No, Having Muscles Does Not Make You Stupid!




Hey you. Undoubtedly you, the guy reading this. I hope I ' m not breaking data to you here, but the general public doesn ' t have much respect for exercise and physical animation.





Oh unmitigated, kids are happy to play sport and be active, but once they become adults, things change cute quickly. An adult ( especially a originator ) who continues to stay active and in great shape is regularly viewed as being a little strange and immature. I have lost passageway of how many times friends and kinsfolk admonished me to, " Grow up and pass over all that childish nonsense. "





Linked to this angle is the presumption that men with muscular bodies are stupid. Conceivably it ' s just sour grapes, but it ' s an demeanor that ' s certainly all-over. We hear it in expressions like " bumbler strength " and " brains over brawn. " People go around muttering stuff like, " I ' d somewhat have intelligence and personality than muscles. "





But why does there have to be a choice? Why must it be one or the other? The answer is that it doesn ' t. I can give you plenty of examples to means this. Former Mr. Universe, Bob Paris, is an excellent writer, with many engaging books under his belt.

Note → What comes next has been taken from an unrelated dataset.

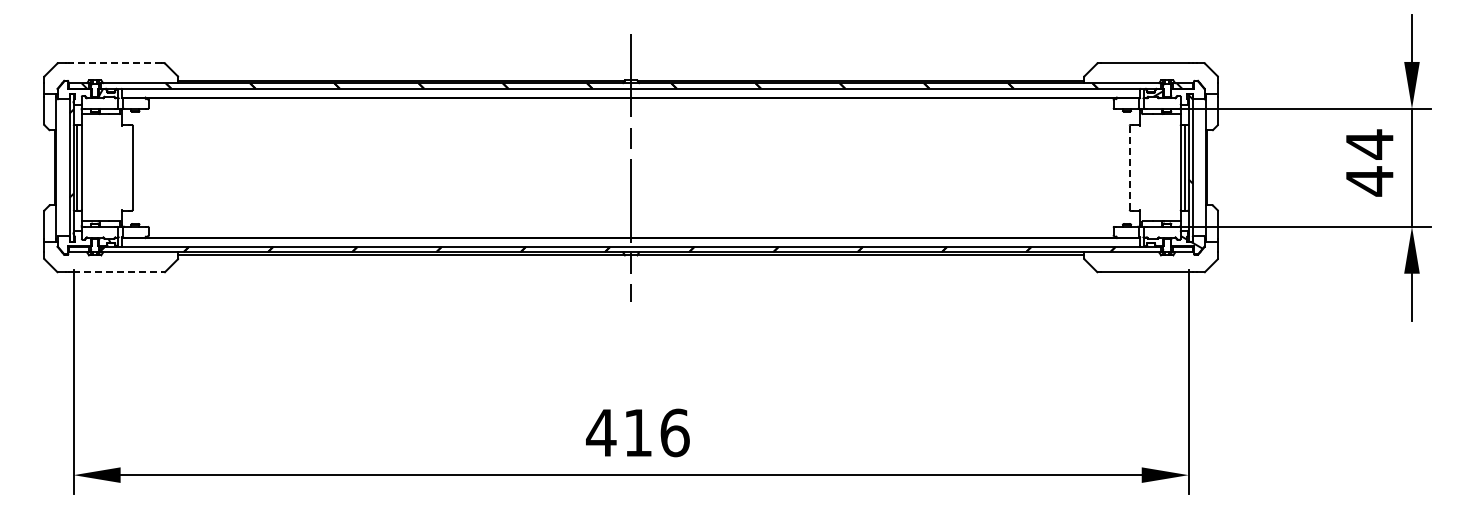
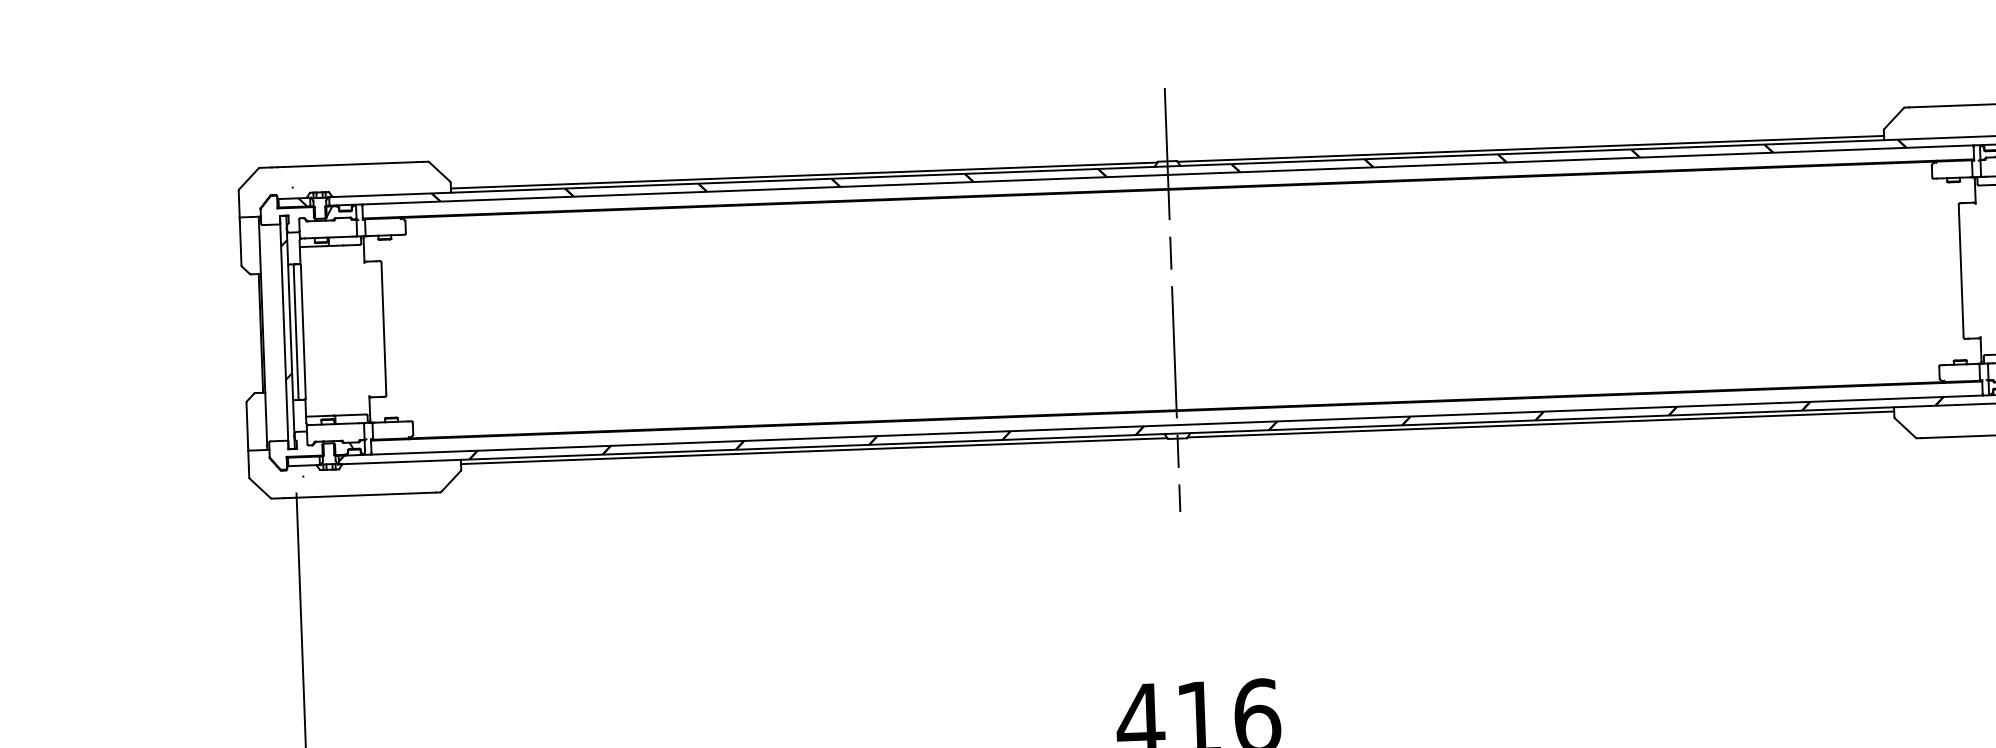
line: (116, 63) -> (352, 164), dashed -> solid
line: (1129, 168) -> (1960, 272), dashed -> solid
line: (117, 272) -> (365, 495), dashed -> solid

He ' s also a brilliant speaker, environmentalist and activist.













And think for a moment about the icons of 1980s commotion cinema: Dolph Lundgren, Sylvester Stallone and Arnold Schwarzenegger. Dumb musclemen, right? Rotten. Lundgren has a Masters shade in science; Stallone is a beneficial screenwriter and movie captain ( who do you think wrote the script for the first Oscar - winning Packed film? ); and Arnold... well, you don ' t get to go from poor immigrant to Rector of California unless you ' ve got some horse sense.





In ancient Greek culture, this angle didn ' t exist. The soul Greek gymnasium was more than a place to exercise the body; it was also a place to train the mind. Mathematics, politics, philosophy, literature - all of these were topics of discussion. The mind and the body were empitic as parts of a whole, not as separate things.





This is certainly true of my own personal experience. I recently transformed my body dramatically through exercise, and it didn ' t make my IQ drop at all. In detail, I have benefitted from better core, discipline and calm.





This entire concept of a body / mind dichotomy is a picture recent one. Conceivably it ' s owing to of the so - called Information or Digital Age we live in. Who knows? But what I do know is this: if point is stupid, it ' s that notion.